Hypothetical contribution of simple and complex DSB for the classic low-LET RIF kinetic. The left panel repeats the low-LET kinetic curves shown in Fig. 2A with an interpretation of the different types of DSB contributing to the RIF kinetics. The majority of DSB are immediately detected by RIF in the euchromatin (abbreviated Eu) whereas only complex DSB in heterochromatin (abbreviated Het) are detected by RIF and their detection is delayed due to the time it takes to move a DSB to the interface next to euchromatin DNA. The right panel illustrates the kinetic by showing a human cell stained for DAPI with hypothetical regions of DNA damage following IR. Simple DSB are noted as circles and complex DSBs as larger stars. At 0 min, initial damages are shown with blue DSB in low DAPI regions (euchromatin) and red DSB in bright DAPI regions (heterochromatin). At 5 min, only DSB in euchromatin have led to RIF (green full circles), where as complex DSBs in the heterochromatin need to move towards DAPI dim regions as noted by red arrows before being detected at 30 min (shown as green full circles with red edges to note their origin from the heterochromatin). Permanent DNA or chromatin changes are marked by larger RIF sizes at 48 h and are more likely to occur from complex DSB as depicted here.

Fig. 4

RIF formation/resolution and cell fate. Boxed legends indicate what type of damages foci mark.
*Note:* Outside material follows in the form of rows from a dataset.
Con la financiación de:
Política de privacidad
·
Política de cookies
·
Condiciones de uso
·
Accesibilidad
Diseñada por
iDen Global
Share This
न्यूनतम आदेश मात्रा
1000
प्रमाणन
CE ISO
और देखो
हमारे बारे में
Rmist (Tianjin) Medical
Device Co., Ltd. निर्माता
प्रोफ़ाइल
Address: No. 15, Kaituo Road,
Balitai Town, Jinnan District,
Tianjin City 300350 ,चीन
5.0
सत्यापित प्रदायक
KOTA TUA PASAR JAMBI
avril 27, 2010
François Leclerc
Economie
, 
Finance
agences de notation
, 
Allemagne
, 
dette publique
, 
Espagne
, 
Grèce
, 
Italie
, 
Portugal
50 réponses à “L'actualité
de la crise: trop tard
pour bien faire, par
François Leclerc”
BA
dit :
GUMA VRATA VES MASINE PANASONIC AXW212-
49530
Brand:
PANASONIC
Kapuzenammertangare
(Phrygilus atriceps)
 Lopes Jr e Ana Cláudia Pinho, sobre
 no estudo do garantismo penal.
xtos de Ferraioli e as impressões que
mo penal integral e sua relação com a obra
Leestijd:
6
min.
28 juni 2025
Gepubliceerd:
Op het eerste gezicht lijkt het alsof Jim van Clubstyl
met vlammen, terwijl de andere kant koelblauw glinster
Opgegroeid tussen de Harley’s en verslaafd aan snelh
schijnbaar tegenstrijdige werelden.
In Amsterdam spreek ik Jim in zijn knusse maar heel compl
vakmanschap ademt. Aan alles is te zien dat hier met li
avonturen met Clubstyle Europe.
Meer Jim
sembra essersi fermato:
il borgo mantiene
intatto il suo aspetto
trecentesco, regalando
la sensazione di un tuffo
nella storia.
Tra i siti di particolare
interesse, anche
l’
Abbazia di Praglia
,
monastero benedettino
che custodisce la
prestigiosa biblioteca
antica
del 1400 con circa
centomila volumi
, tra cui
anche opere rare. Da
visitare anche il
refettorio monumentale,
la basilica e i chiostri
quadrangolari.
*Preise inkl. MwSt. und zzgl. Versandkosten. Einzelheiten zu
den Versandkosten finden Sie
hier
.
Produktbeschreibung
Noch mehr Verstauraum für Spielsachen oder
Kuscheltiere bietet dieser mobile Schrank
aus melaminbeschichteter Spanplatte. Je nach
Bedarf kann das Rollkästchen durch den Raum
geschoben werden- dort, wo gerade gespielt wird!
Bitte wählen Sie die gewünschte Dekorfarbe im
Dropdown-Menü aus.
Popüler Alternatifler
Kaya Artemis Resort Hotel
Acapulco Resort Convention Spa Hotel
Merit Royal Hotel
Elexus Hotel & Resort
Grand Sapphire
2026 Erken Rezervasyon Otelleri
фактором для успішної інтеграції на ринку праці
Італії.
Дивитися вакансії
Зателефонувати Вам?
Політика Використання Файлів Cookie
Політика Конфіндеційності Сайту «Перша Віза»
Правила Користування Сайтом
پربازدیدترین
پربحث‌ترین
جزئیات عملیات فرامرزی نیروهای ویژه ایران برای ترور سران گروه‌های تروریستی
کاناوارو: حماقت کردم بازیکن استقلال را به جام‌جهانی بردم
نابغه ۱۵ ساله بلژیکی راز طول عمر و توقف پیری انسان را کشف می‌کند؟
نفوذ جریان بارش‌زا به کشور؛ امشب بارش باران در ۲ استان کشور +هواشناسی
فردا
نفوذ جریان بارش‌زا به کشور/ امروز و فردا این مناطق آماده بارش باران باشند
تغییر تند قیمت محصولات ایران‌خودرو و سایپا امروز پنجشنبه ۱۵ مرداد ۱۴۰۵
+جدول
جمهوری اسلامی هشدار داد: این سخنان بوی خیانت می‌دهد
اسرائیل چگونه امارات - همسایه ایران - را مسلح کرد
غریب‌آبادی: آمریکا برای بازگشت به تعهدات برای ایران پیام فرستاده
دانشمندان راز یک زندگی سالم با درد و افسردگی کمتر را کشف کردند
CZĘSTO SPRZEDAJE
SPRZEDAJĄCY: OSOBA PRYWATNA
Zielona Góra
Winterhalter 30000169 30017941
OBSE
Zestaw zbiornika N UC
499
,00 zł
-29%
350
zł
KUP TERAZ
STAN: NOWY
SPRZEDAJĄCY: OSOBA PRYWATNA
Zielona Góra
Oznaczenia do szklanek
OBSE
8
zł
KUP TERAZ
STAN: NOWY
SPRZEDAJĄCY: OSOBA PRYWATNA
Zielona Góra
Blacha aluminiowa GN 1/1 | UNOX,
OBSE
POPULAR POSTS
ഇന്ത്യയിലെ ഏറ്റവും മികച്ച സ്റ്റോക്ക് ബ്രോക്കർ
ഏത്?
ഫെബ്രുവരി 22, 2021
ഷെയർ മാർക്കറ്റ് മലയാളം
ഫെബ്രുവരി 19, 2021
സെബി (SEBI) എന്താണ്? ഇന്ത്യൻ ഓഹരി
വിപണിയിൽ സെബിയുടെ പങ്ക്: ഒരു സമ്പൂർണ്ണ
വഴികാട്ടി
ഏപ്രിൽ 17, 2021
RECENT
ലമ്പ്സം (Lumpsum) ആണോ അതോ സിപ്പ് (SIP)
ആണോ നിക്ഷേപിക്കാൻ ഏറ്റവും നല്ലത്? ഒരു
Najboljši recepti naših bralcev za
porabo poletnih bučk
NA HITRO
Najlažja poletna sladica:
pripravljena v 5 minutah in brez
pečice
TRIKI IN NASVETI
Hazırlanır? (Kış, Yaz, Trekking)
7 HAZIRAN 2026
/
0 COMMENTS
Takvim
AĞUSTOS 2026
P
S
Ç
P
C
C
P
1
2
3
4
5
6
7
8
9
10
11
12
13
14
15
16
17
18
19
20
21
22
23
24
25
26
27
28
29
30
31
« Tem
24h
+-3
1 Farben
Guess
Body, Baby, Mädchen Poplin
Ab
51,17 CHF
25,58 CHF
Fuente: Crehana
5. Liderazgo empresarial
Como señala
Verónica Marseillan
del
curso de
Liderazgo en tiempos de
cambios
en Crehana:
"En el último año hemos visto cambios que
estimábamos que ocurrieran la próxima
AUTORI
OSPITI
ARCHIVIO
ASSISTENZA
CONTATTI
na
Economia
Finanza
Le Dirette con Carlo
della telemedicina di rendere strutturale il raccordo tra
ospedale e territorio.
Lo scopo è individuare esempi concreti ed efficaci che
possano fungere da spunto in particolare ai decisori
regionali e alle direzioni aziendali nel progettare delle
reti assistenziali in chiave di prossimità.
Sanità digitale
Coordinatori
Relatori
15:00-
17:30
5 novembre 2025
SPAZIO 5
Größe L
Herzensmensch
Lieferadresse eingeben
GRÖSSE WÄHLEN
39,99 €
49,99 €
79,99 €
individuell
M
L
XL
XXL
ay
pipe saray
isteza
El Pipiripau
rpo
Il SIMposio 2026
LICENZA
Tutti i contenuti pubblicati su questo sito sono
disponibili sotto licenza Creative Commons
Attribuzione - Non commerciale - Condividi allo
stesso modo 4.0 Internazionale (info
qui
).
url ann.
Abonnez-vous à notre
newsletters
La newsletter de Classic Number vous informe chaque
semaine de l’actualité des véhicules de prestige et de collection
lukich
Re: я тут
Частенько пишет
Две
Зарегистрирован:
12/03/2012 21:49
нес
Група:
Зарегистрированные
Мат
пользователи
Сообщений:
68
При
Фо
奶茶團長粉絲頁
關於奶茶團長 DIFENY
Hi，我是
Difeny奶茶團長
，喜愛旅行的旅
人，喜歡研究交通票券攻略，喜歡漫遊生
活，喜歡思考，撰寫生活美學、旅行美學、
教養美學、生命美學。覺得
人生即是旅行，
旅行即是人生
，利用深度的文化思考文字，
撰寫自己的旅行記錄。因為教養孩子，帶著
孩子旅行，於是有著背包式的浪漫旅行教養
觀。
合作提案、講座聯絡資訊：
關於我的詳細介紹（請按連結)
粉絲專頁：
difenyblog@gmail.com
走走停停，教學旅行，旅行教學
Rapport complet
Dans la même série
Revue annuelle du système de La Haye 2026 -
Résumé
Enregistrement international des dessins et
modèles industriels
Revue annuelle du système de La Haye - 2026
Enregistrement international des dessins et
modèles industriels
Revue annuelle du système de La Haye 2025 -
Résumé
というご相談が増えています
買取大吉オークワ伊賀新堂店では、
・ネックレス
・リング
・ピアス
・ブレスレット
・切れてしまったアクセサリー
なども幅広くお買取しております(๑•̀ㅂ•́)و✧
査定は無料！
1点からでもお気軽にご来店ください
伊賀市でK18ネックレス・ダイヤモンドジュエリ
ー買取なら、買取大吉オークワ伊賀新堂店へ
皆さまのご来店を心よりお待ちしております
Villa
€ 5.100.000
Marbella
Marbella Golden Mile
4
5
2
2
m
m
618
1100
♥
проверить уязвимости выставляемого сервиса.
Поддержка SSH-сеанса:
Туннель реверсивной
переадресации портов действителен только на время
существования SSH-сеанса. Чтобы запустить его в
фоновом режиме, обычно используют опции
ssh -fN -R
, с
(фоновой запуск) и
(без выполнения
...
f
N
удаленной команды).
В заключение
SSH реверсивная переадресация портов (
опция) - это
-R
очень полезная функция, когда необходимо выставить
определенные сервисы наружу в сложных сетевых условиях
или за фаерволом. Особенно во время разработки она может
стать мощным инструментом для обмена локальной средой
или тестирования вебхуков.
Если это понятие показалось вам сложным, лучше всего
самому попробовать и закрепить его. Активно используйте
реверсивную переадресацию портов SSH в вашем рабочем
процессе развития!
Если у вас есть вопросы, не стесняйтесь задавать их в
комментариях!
Bold text indicates corresponding chromatin status for each of these foci types. Small arrows in the flow chart indicate lower probability of events to take place based on discussion in the text. For example, cells with persistent RIF related to unrepaired DNA will most likely be eliminated (large arrow, cross). On the other hand, when a RIF marks chromatin changes where DNA damage was repaired successfully, there should be no obstacles for a cell to resume division (small arrow) allowing replication of its aberrant chromatin.